**CONJUNTO DE TAREFAS:**
1. Reescreva o trecho do texto sobre o trabalhismo que começa com as palavras "Aquele primeiro semestre" e termina com "profundo impacto social.", trocando "milagre brasileiro" por "milagre econômico".
2. Responda às perguntas a seguir com base no texto sobre o trabalhismo.
(a) Em que ano a revista CTM deixou de circular?
(b) Em que cidade mexicana aconteceu a reunião de 1979?
(c) Qual ato proibiu os partidos políticos históricos?

**SEÇÃO DO DOCUMENTO:**

━━━━━━━━━━━━━━━━

Nota da redação: Beatriz Bissio, jornalista uruguaia, relata fatos de que realmente foi testemunha, como esposa de Neiva Moreira e como militante. Junto com Neiva Moreira criou e dirigiu no exílio a revista Cuadernos del Tercer Mundo e Cadernos do Terceiro Mundo. De regresso ao Brasil após a anistia de 1979, refundaram as revistas que passaram a ser editadas no Rio de Janeiro. CTM deixou de circular em 2005 como a mais longeva das mídias alternativas. Renasceu em 2015 em formato digital e rebatizada como Diálogos do Sul.
Eu fui testemunha de um sonho, um sonho sonhado por muitos. Eram brasileiros no exílio, dispersos pelos quatro cantos do nosso belo planeta azul, e eram brasileiros no exílio dentro do seu próprio país, dispersos pelos recantos daquele que não era mais o Brasil…
Que sonho era esse?
Um que vinha de longe… O de retomar o fio da história; resgatar o trabalhismo do porão onde tinha sido jogado depois do Ato Institucional Num. 2, de 1965, quando foram proibidos os partidos políticos históricos e criado, artificialmente, o bipartidarismo, com a Aliança Renovadora Nacional (Arena), situacionista, e o Movimento Democrático Brasileiro (MDB), da oposição enquadrada.
Mas o trabalhismo continuava vivo na memória coletiva e era necessário trazê-lo de volta ao cenário político, recuperar o seu papel histórico.
Uma reunião importante, na caminhada do reencontro do trabalhismo com o seu passado, aconteceu nos primeiros meses de 1979 no México, na bucólica cidade de Cuernavaca. O Partido Revolucionário Institucional (PRI), que governava esse país, campeão na acolhida de exilados e perseguidos políticos, tinha acedido ao pedido de apoio dos brasileiros que lá residiam, para realizar uma primeira reunião, preparatória de outras que viriam a seguir, cujo objetivo era a reorganização do trabalhismo. Entendia-se que essa era uma das condições necessárias para abrir ao Brasil perspectivas de futuro.
Aquele primeiro semestre de 1979 ainda era um período de muita incerteza, mas as notícias que vinham do Brasil permitiam acalentar razoáveis expectativas de uma abertura do regime. Desde a vitória do MDB nas eleições consentidas de 1974 (que muitos estudiosos consideram o “ponto de inflexão” do longo período ditatorial), com idas e vindas, observava-se um desgaste do governo civil-militar. Para isso tinha contribuído o deterioro do chamado “milagre brasileiro”, uma de cujas consequências, o crescimento da inflação, tinha tido profundo impacto social.

━━━━━━━━━━━━━━━━

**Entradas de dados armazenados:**

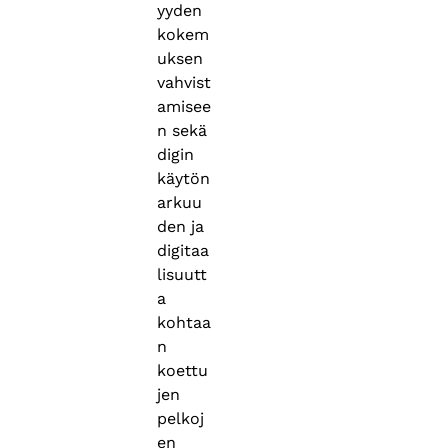
yyden
kokem
uksen
vahvist
amisee
n sekä
digin
käytön
arkuu
den ja
digitaa
lisuutt
a
kohtaa
n
koettu
jen
pelkoj
en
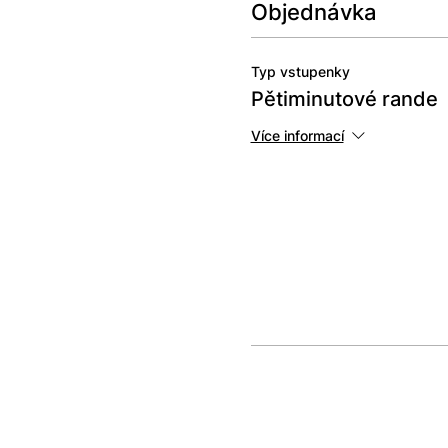
Objednávka
Typ vstupenky
Pětiminutové rande
Více informací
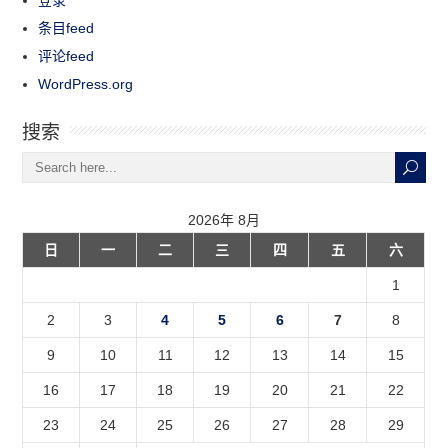
条目feed
评论feed
WordPress.org
搜索
2026年 8月
日
一
二
三
四
五
六
1
2
3
4
5
6
7
8
9
10
11
12
13
14
15
16
17
18
19
20
21
22
23
24
25
26
27
28
29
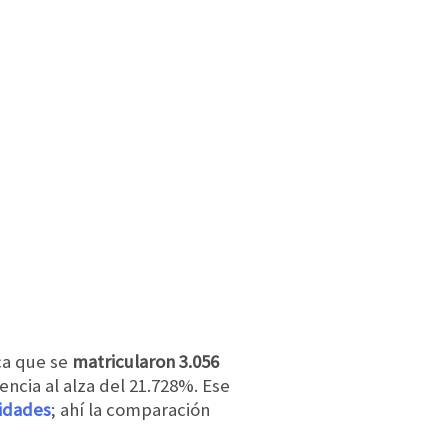
ca que se
matricularon 3.056
ncia al alza del 21.728%. Ese
nidades
; ahí la comparación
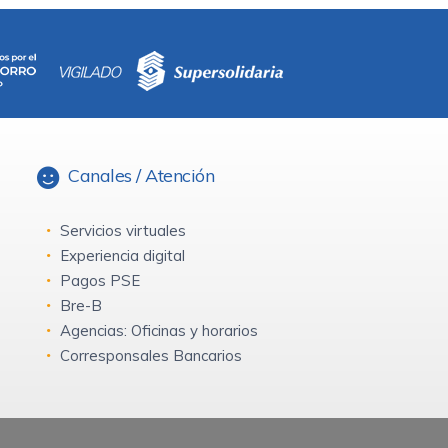
Canales / Atención
Servicios virtuales
Experiencia digital
Pagos PSE
Bre-B
Agencias: Oficinas y horarios
Corresponsales Bancarios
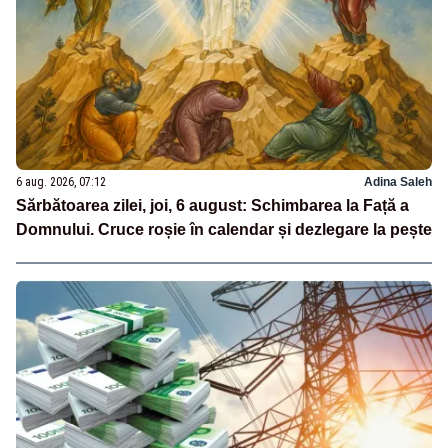
6 aug. 2026, 07:12
Adina Saleh
Sărbătoarea zilei, joi, 6 august: Schimbarea la Față a
Domnului. Cruce roșie în calendar și dezlegare la pește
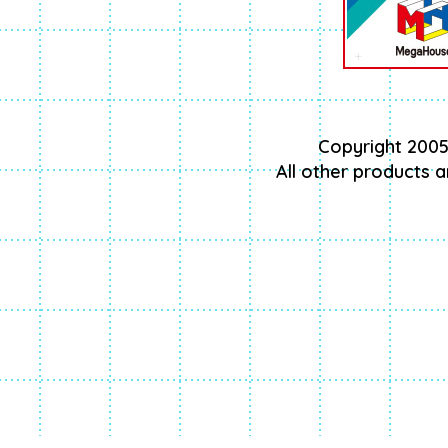
Copyright 2005
All other products 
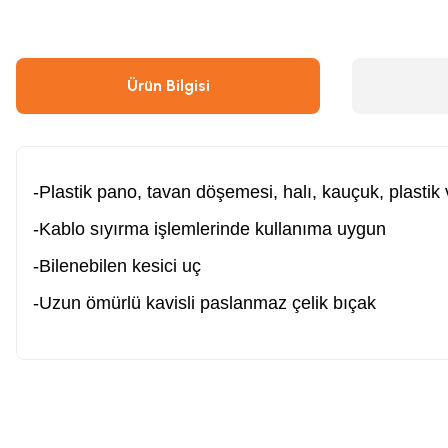
Çivi & Zımba Çakma
Boyalar
Ürün Bilgisi
Ahşap & Metal Kesme
Çırpı İpi
Boya Tabancası
Gres Tabancası/Pompası
-Plastik pano, tavan döşemesi, halı, kauçuk, plastik 
-Kablo sıyırma işlemlerinde kullanıma uygun
Hava Kompresörü
Kapı Hidroliği
-Bilenebilen kesici uç
-Uzun ömürlü kavisli paslanmaz çelik bıçak
Endüstriyel Temizleme
Oto, Motosiklet, Scooter ve Bisiklet
Tilki Kuyruğu
Şaloma & Pürmüzler
Bu ürünün fiyat bilgisi, resim, ürün açıklamalarında ve diğer konularda y
Freze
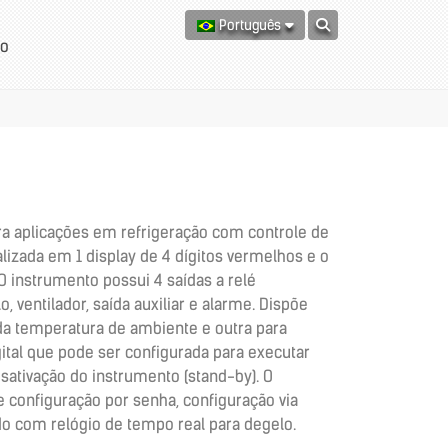
Português
to
ra aplicações em refrigeração com controle de
lizada em 1 display de 4 dígitos vermelhos e o
O instrumento possui 4 saídas a relé
, ventilador, saída auxiliar e alarme. Dispõe
 da temperatura de ambiente e outra para
ital que pode ser configurada para executar
sativação do instrumento (stand-by). O
configuração por senha, configuração via
do com relógio de tempo real para degelo.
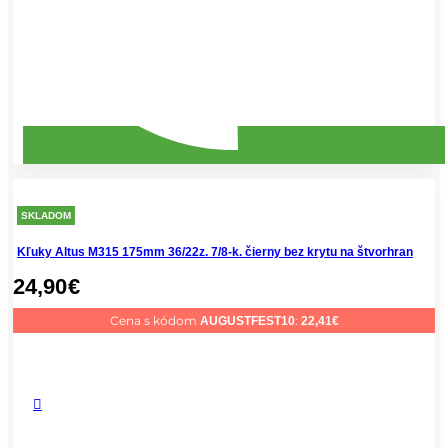
SKLADOM
Kľuky Altus M315 175mm 36/22z. 7/8-k. čierny bez krytu na štvorhran
24,90
€
Cena s kódom
:
AUGUSTFEST10
22,41
€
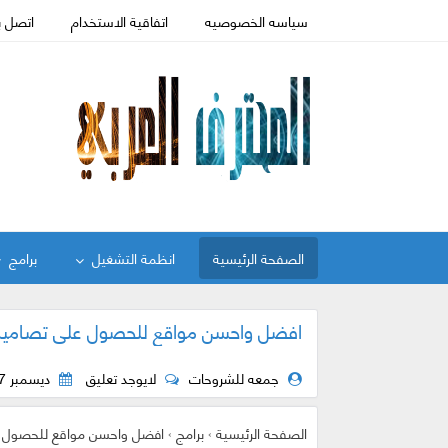
سياسه الخصوصيه
اتفاقية الاستخدام
اتصل ب
الصفحة الرئيسية
انظمة التشغيل
برامج
افضل واحسن مواقع للحصول على تصاميم مفتوحة
جمعه للشروحات
لايوجد تعليق
ديسمبر 27, 2017
الصفحة الرئيسية
›
برامج
›
افضل واحسن مواقع للحصول على ت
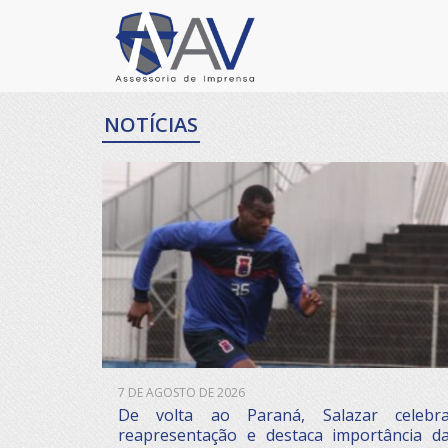
NOTÍCIAS
7 DE AGOSTO DE 2026
De volta ao Paraná, Salazar celebr
reapresentação e destaca importância d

━━━━━━━━━━━━━━━━

**RESPOSTAS POR TAREFA:**
1.
Aquele primeiro semestre de 1979 ainda era um período de muita incerteza, mas as notícias que vinham do Brasil permitiam acalentar razoáveis expectativas de uma abertura do regime. Desde a vitória do MDB nas eleições consentidas de 1974 (que muitos estudiosos consideram o “ponto de inflexão” do longo período ditatorial), com idas e vindas, observava-se um desgaste do governo civil-militar. Para isso tinha contribuído o deterioro do chamado “milagre econômico”, uma de cujas consequências, o crescimento da inflação, tinha tido profundo impacto social.

2.
(a) Em 2005.
(b) Em Cuernavaca.
(c) O Ato Institucional Num. 2, de 1965.